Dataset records
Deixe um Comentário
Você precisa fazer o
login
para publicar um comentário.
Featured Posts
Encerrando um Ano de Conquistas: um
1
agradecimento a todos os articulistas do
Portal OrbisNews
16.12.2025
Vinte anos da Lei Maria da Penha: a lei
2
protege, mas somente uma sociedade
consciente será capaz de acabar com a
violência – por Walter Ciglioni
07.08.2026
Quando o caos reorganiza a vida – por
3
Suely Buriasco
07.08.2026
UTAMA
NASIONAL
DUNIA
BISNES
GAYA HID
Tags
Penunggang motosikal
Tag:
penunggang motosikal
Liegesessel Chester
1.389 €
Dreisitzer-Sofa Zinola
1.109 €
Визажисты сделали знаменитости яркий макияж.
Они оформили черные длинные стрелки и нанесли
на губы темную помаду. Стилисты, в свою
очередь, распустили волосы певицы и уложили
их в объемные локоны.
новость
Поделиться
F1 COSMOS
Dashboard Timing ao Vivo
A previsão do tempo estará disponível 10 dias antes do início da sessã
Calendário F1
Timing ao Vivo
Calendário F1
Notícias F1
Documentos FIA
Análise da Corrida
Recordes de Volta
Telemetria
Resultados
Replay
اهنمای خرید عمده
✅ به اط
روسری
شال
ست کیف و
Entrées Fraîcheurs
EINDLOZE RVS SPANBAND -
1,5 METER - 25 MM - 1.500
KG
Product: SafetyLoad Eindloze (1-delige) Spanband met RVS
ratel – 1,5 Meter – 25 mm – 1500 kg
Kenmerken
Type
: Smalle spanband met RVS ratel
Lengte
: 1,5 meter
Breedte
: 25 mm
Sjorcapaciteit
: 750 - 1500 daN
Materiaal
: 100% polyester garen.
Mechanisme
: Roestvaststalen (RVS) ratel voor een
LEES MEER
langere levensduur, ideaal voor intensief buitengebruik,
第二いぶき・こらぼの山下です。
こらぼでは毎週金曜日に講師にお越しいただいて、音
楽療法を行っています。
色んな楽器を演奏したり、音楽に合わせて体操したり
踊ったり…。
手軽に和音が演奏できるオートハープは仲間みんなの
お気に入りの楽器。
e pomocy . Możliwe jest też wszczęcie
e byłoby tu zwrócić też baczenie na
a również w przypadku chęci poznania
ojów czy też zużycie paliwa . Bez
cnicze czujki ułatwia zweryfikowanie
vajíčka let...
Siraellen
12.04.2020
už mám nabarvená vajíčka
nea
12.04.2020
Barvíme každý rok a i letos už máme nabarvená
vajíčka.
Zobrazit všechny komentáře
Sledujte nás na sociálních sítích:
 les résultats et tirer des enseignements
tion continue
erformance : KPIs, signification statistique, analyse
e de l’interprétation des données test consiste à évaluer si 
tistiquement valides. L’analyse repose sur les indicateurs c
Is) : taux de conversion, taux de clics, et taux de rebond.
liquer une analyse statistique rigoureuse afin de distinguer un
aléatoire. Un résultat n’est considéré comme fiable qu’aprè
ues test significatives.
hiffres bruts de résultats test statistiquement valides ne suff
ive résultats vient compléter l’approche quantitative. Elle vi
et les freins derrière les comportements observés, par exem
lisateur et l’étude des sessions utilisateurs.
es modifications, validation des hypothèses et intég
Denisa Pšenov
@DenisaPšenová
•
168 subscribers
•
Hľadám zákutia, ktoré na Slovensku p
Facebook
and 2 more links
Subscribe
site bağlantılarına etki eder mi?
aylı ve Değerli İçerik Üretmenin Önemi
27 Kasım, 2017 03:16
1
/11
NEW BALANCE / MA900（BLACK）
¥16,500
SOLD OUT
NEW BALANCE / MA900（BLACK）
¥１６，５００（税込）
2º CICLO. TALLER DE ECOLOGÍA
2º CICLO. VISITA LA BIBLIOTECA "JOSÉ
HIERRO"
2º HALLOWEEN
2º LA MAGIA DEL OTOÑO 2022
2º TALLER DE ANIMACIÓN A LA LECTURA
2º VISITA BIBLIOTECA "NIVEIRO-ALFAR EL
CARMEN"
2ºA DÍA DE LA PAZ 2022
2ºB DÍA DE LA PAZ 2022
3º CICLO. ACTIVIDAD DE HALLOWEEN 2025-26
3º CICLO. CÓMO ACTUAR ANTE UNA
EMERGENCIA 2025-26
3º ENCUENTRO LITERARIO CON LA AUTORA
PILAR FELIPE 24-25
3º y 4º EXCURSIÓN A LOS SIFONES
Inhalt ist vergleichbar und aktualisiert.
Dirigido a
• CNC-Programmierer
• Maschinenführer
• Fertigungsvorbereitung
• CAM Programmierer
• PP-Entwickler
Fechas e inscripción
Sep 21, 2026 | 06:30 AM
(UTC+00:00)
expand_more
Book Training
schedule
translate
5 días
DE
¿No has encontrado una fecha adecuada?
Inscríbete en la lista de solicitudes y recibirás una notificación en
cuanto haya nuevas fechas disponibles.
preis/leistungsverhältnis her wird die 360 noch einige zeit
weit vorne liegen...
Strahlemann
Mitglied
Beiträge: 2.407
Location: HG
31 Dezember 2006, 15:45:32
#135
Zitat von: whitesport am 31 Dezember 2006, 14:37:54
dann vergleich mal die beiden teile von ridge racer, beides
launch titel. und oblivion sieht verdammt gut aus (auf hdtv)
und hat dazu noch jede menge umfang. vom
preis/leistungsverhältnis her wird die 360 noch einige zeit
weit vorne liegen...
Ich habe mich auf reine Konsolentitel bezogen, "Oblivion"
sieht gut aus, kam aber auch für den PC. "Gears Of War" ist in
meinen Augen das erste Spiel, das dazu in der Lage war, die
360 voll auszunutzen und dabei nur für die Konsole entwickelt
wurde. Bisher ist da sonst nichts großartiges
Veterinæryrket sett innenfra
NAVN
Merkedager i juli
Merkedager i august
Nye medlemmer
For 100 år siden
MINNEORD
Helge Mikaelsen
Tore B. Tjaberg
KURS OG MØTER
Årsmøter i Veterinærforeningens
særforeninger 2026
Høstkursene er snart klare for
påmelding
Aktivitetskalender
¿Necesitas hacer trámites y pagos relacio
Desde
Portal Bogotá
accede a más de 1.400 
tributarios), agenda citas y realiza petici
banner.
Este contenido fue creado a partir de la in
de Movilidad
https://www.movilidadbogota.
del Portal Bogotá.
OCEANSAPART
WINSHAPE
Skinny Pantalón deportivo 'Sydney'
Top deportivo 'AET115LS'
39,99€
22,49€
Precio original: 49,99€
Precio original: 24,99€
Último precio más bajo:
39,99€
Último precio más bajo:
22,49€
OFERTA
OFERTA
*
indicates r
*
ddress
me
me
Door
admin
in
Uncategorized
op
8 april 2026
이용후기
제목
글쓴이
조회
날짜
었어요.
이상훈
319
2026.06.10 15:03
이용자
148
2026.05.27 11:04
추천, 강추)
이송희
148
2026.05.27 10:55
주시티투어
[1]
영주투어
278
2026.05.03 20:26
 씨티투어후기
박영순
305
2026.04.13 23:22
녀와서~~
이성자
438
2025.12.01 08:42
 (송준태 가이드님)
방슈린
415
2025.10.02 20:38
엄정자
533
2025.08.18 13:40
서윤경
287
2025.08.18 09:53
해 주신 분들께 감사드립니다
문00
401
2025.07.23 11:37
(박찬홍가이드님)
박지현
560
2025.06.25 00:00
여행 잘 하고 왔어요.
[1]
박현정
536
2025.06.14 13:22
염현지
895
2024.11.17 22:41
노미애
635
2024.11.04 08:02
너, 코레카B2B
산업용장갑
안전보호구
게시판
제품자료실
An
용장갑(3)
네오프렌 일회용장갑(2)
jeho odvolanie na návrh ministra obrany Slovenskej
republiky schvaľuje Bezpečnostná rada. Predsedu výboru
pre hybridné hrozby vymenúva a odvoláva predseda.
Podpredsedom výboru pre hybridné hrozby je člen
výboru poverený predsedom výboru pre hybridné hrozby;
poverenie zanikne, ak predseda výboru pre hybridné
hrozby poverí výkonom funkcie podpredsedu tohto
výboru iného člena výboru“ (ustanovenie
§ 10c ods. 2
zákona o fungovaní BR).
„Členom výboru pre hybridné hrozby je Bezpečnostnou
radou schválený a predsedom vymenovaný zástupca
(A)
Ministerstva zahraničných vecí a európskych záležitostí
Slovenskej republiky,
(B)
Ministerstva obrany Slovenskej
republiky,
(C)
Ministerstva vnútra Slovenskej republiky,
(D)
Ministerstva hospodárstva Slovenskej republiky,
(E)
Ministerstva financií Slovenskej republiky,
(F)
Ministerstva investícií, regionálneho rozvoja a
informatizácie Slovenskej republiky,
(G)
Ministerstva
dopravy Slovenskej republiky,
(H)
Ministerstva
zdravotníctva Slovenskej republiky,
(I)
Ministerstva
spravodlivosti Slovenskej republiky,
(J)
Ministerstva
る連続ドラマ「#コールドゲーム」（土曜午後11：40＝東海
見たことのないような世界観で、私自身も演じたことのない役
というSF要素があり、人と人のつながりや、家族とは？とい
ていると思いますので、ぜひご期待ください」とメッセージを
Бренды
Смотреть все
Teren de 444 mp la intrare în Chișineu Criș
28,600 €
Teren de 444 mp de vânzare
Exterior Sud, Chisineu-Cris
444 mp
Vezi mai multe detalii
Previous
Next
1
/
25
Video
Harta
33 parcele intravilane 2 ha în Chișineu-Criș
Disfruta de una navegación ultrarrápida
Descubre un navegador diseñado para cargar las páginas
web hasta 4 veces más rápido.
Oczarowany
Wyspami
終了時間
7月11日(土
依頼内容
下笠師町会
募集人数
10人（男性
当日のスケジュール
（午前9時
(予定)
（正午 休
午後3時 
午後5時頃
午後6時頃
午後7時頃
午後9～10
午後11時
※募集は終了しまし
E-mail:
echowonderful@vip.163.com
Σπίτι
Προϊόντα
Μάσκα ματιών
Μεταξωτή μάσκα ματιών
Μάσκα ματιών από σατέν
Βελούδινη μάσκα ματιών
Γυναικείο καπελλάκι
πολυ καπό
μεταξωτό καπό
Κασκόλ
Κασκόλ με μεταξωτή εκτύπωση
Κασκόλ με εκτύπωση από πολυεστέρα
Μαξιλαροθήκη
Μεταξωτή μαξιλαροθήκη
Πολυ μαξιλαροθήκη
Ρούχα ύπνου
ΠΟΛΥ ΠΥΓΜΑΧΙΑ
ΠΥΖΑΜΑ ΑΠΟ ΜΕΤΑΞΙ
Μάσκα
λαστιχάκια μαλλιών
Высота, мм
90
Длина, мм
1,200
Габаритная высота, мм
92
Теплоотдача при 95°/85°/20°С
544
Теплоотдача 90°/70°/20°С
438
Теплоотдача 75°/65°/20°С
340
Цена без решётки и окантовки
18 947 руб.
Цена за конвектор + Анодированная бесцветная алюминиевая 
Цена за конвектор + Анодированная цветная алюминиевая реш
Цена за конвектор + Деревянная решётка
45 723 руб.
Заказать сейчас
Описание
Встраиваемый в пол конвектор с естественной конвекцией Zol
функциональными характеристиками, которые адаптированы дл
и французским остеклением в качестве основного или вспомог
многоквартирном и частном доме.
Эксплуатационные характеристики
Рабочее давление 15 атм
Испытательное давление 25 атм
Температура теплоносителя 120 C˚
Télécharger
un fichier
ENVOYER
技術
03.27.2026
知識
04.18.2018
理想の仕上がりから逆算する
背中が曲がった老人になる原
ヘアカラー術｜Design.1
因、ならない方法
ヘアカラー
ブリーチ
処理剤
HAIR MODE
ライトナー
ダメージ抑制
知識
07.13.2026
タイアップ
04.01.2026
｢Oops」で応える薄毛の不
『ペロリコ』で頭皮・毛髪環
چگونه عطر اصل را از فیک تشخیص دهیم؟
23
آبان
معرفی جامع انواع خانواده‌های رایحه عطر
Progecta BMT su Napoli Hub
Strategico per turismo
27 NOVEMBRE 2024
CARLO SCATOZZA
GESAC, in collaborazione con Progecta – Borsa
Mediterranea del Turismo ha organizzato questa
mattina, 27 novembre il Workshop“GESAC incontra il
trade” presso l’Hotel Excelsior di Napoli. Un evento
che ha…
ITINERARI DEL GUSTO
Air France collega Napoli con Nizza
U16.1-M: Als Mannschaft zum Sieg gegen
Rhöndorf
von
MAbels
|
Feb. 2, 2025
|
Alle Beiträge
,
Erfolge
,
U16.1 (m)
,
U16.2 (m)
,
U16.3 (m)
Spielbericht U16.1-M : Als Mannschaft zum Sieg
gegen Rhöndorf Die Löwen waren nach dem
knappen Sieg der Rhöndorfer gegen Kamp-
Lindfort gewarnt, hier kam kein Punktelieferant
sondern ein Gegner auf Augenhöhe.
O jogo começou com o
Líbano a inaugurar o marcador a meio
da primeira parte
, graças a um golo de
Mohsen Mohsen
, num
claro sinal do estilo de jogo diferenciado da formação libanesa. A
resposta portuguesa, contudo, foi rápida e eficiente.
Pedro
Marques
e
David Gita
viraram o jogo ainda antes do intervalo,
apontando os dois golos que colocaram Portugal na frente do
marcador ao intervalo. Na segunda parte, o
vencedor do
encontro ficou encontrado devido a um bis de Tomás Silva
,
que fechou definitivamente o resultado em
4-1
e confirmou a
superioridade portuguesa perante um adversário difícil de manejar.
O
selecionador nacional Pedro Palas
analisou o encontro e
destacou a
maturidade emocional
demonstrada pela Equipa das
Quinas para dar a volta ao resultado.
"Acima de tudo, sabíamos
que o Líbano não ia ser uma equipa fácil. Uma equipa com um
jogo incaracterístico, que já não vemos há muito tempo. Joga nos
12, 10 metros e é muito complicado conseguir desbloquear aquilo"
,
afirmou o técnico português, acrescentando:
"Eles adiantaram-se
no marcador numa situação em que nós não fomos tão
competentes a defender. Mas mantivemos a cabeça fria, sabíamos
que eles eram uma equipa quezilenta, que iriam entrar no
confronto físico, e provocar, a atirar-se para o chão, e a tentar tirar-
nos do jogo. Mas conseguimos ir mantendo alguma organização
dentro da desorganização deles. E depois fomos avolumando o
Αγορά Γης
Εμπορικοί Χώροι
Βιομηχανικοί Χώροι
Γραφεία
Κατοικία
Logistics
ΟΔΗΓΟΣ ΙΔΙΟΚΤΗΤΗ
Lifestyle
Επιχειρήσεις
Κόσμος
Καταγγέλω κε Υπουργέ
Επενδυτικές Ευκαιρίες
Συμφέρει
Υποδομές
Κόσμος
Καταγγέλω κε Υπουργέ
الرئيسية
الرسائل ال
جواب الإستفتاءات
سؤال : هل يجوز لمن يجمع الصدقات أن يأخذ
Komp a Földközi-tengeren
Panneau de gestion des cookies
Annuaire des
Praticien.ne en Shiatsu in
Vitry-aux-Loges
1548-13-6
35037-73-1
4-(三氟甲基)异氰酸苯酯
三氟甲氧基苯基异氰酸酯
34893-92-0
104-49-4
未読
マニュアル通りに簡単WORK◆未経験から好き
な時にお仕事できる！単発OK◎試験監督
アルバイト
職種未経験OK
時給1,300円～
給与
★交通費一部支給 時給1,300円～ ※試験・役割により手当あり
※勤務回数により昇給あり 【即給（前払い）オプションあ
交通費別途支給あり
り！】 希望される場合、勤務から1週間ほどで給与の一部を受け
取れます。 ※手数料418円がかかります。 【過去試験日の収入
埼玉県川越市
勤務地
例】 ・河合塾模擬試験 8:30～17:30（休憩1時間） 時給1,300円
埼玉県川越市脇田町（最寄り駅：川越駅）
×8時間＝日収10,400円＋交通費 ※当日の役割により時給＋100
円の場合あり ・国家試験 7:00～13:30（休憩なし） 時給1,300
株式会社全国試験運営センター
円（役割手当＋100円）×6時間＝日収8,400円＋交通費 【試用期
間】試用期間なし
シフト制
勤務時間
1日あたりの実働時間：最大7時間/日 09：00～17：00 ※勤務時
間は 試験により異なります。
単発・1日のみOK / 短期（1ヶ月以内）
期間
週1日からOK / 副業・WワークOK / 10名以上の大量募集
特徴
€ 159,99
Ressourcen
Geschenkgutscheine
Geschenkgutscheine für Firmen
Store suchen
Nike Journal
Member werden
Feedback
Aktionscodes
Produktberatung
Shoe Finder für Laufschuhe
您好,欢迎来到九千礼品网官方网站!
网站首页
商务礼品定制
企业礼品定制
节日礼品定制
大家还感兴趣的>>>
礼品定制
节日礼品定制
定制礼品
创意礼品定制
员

TASK PROMPT
Every line in the records above with the string "GESAC" in it should be shown.

COMPLETED EXERCISE
GESAC, in collaborazione con Progecta – Borsa
mattina, 27 novembre il Workshop“GESAC incontra il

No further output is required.